Dabei könnte man anfangs noch vermuten, man habe es mit der etwas eigenwillig erzählten Geschichte einer Serienmörderin mit Autofimmel zu tun: Nach einer Betrachtung von Automotor-Innereien in Aktion beginnt die Handlung mit einem Crash, bei dem ein Kind schwer verletzt wird. Es folgt eine Operation am offenen Gehirn, bei der dem Mädchen vom eigenen Vater eine Titanplatte eingesetzt wird. Titan: ein ganz besonderes, ungeheuer widerstandsfähiges Metall.

Das Mädchen trägt nun eine auffällige Narbe über dem rechten Ohr, und es fühlt sich zu anderen metallischen Wesen hingezogen, küsst leidenschaftlich das Unfall­auto . . . Einige Jahre später, Alexia (Agathe Rousselle) ist zu einer sehr androgynen Frau geworden, scheint sie ihr Fetischverhältnis zu Maschinen über den Beruf als Tänzerin bei Autoshows auszuleben. Sie ist aber auch eine eiskalte Killerin: Als ein Fan zudringlich wird, tötet sie ihn mit erschreckender Entschlossenheit – nur der erste von mehreren, zunehmend extremen Morden. Außerdem hat sie Sex mit einem Auto, in einem Geschlechtsakt, der von comichafter Irrealität ist – doch gleichwohl zu einer Schwangerschaft führt. Alexia, die Killerin, ist ein verlorenes Wesen. Und jetzt ist sie schwanger von einer Maschine, und aus ihren Brüsten kommt keine Milch, sondern Motoröl.

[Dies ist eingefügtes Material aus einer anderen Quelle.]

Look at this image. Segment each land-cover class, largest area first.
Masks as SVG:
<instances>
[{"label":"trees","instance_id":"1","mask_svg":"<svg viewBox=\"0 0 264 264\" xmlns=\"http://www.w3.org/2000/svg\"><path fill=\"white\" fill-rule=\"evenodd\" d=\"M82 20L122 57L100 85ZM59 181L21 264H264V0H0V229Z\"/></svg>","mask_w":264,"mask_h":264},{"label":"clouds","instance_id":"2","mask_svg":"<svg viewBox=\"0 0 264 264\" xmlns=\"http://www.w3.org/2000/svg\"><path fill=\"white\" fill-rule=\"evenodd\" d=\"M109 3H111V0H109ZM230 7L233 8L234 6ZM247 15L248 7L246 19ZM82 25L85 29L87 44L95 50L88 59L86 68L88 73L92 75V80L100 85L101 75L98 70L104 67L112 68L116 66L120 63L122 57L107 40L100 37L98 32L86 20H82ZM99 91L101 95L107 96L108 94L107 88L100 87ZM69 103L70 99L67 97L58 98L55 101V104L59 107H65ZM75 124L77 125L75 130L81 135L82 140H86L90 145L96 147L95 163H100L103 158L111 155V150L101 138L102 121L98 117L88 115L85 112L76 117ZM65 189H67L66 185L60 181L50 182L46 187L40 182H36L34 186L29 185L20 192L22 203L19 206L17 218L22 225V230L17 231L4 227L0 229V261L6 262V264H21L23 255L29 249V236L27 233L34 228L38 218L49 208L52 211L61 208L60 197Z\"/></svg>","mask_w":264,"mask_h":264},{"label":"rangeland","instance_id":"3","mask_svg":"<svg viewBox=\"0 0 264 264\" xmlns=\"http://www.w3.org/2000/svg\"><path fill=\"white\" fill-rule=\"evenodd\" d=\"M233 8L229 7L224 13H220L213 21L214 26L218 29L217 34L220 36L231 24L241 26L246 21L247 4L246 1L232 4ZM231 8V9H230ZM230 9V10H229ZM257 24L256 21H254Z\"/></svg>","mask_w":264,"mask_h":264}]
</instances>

Dieses Motiv führt der zweite Teil des Films weiter, der zugleich andere Akzente setzt: Alexia verwandelt sich. Auf der Flucht vor der Polizei gestaltet sie sich radikal um – unter anderem indem sie sich selbst die Nase bricht. Sie wird zu Adrien, dem vor Jahren verschwundenen Sohn des Feuerwehr-Kommandanten Vincent (Vincent Lindon), und tritt in dessen Welt ein, eine Feuerwache als eingeschworene Gemeinschaft, fast eine Sekte, in der Vincent Gott ist. Und Gott duldet keine Diskussionen darüber, ob dieser zugelaufene Typ wirklich sein Sohn ist.

Alles in »Titane« wird über die Körper erzählt, über den gequälten Körper Alexias, die sich Brüste und Bauch mit Bandagen abbindet, über die hormongespritzten Muskeln Vincents und die vor absurd überhöhter maskuliner Energie sprühenden Körper der Feuerwehrmänner. Und immer wieder sind diese Körper der Zerstörung nahe, dem Bersten, dem Verzehrtwerden vom Feuer, der (feindlichen?, freundlichen?) Übernahme durch die Maschine.

Vergleiche von Ducournaus Werk mit Cronenbergs »Crash« oder auch Tsukamotos »Tetsuo: The Iron Man« sind ebenso naheliegend wie unergiebig. »Titane« zelebriert mit seinen wuchtigen Bildern und seinem bisweilen sakralen Soundtrack weit umfassender die Verschmelzung des Unvereinbaren. Mensch und Maschine, Muttermilch und Motoröl, Gewalt und Zärtlichkeit, Vaterliebe und erotische Liebe, oder auch Kunst und Trash – in dieser queeren Phantasmagorie wird neben dem Männlichen und dem Weiblichen auch alles andere fluid. 

Die verstörende Vieldeutigkeit des Films kann man wahlweise überspannt oder transzendent finden. Auch lässt der Extremismus der Inszenierung möglicherweise übersehen, dass »Titane« eine sehr melancholische Studie der Einsamkeit ist. Was allerdings kaum zu übersehen ist: die famosen schauspielerischen Leistungen. Agathe Rousselle in der Hauptrolle ist eine sensationelle Entdeckung, und Vincent Lindon war nie faszinierender denn als Vater, der gegen jede Vernunft an dem Glauben festhält, seinen Sohn wiedergefunden zu haben.